It might be a Scottish name, taken from a story about two men on a train. One man says, “What’s that package up there in the baggage rack?” And the other answers, “Oh, that’s a MacGuffin”. The first one asks, “What’s a MacGuffin?” “Well,” the other man says, “it’s an apparatus for trapping lions in the Scottish Highlands.” The first man says, “But there are no lions in the Scottish Highlands,” and the other one answers, “Well then, that’s no MacGuffin!” So you see that a MacGuffin is actually nothing at all.
Alfred Hitchcock popularized but did not invent the MacGuffin. The plot device predates its term. A MacGuffin is an object or element in a narrative that impels the characters to progress through the plot, while usually having very little or value in and of itself. The MacGuffin seems relevant, but its actual worth is often negligible. Like the titular Maltese Falcon. Like Rosebud in Citizen Kane. They motivate change but they do not offer any outcome.

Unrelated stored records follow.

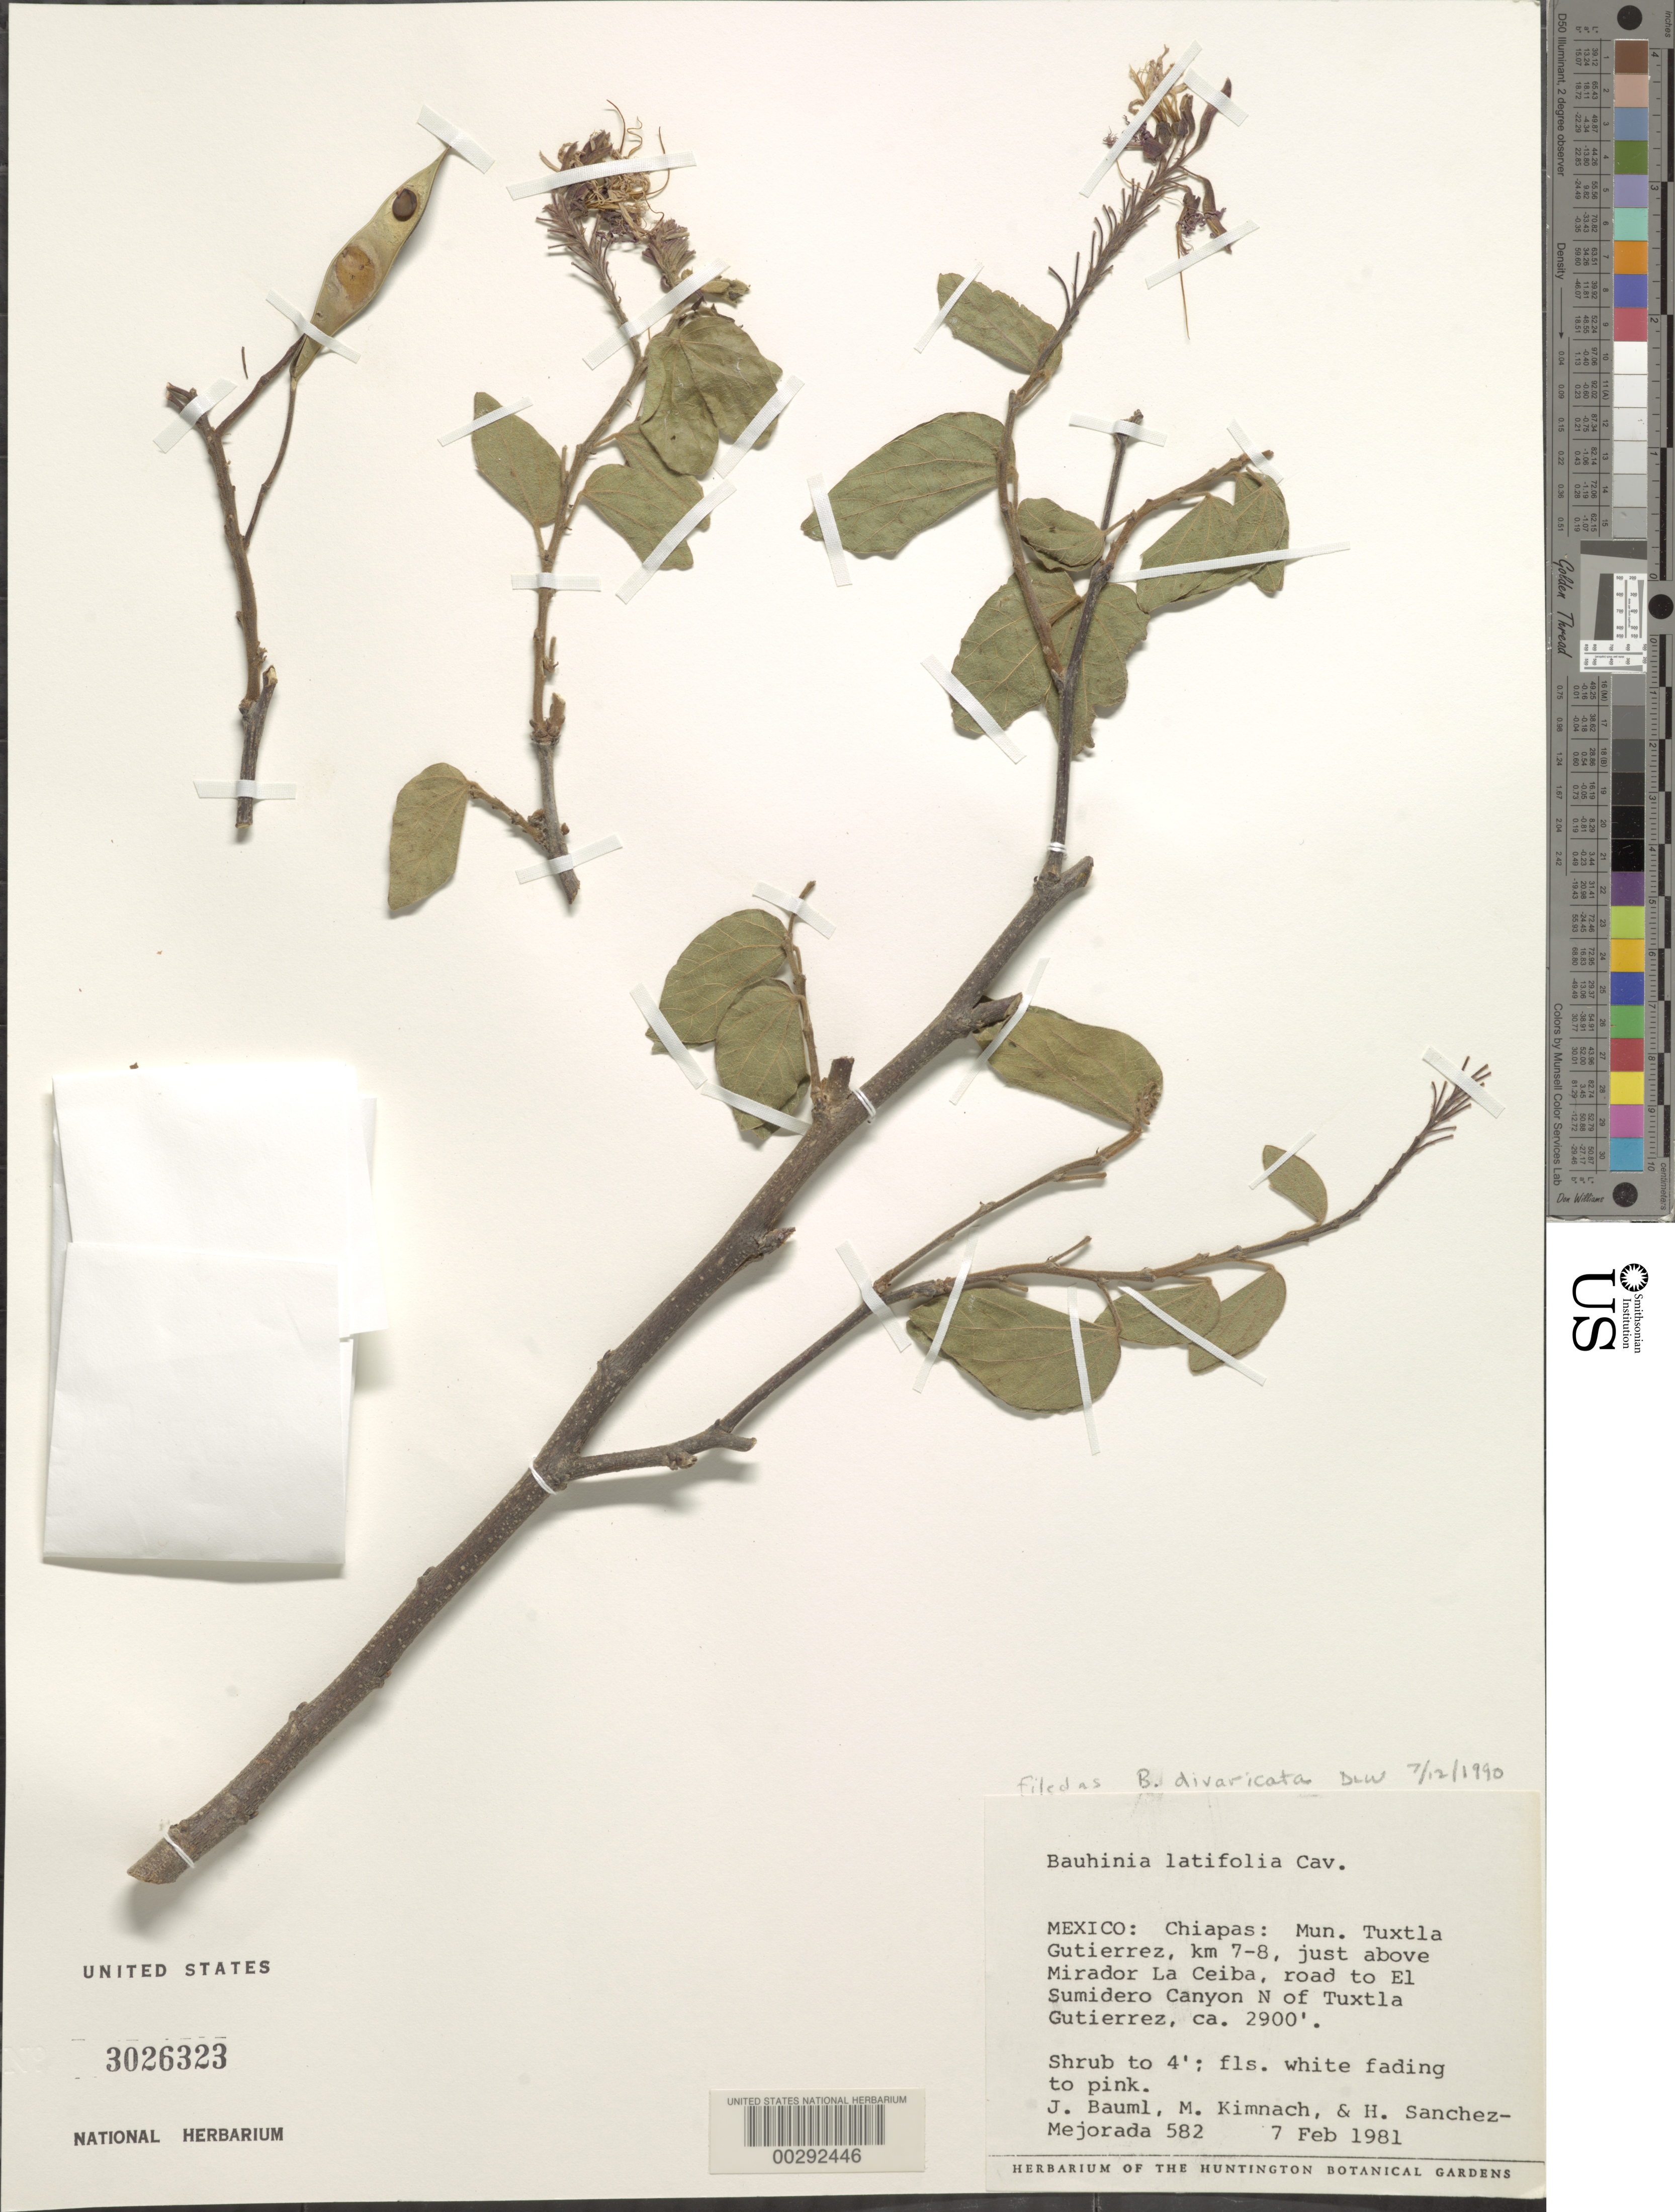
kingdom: Plantae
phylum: Tracheophyta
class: Magnoliopsida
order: Fabales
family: Fabaceae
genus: Bauhinia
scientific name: Bauhinia divaricata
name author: L.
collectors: J. Bauml, M. W. Kimnach & H. Sánchez-Mejorada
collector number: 582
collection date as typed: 07 Feb 1981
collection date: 1981-02-07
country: Mexico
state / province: Chiapas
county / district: Tuxtla Gutiérrez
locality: Tuxtla Mun., Gutierrez, km 7-8 just above Mirador La Ceiba, road to El Sumidero Canyon N of Tuxtla Gutierrez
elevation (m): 2900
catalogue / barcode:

This device may translate well to the sort of performance-driven ‘game’ I’m trying to coax into workable form. For players to interact in any meaningful dramatic form, some relevant, or seemingly relevant motivator is required. Any playthrough of any game might have been dramatically interesting if this weren’t the case. Assuming for now that it isn’t, the MacGuffin might be a mountain in the distance. It might be a crumbling bridge. More relevantly, it was the boat in the distance in my own game, Raft. You were never meant to reach the boat, but it impelled-first time players to use their performance controls, like panicked waving. And thereby laid the ground rules for inter-player performance.

It seems like, at least until testing proves otherwise, that this sort of approach is warranted to transport players from objective-minded play to dramatic-minded play. That is the assumption, for now, at least.
Tenet: A game-related MacGuffin Objective is necessary to induce players into a dramatic performance.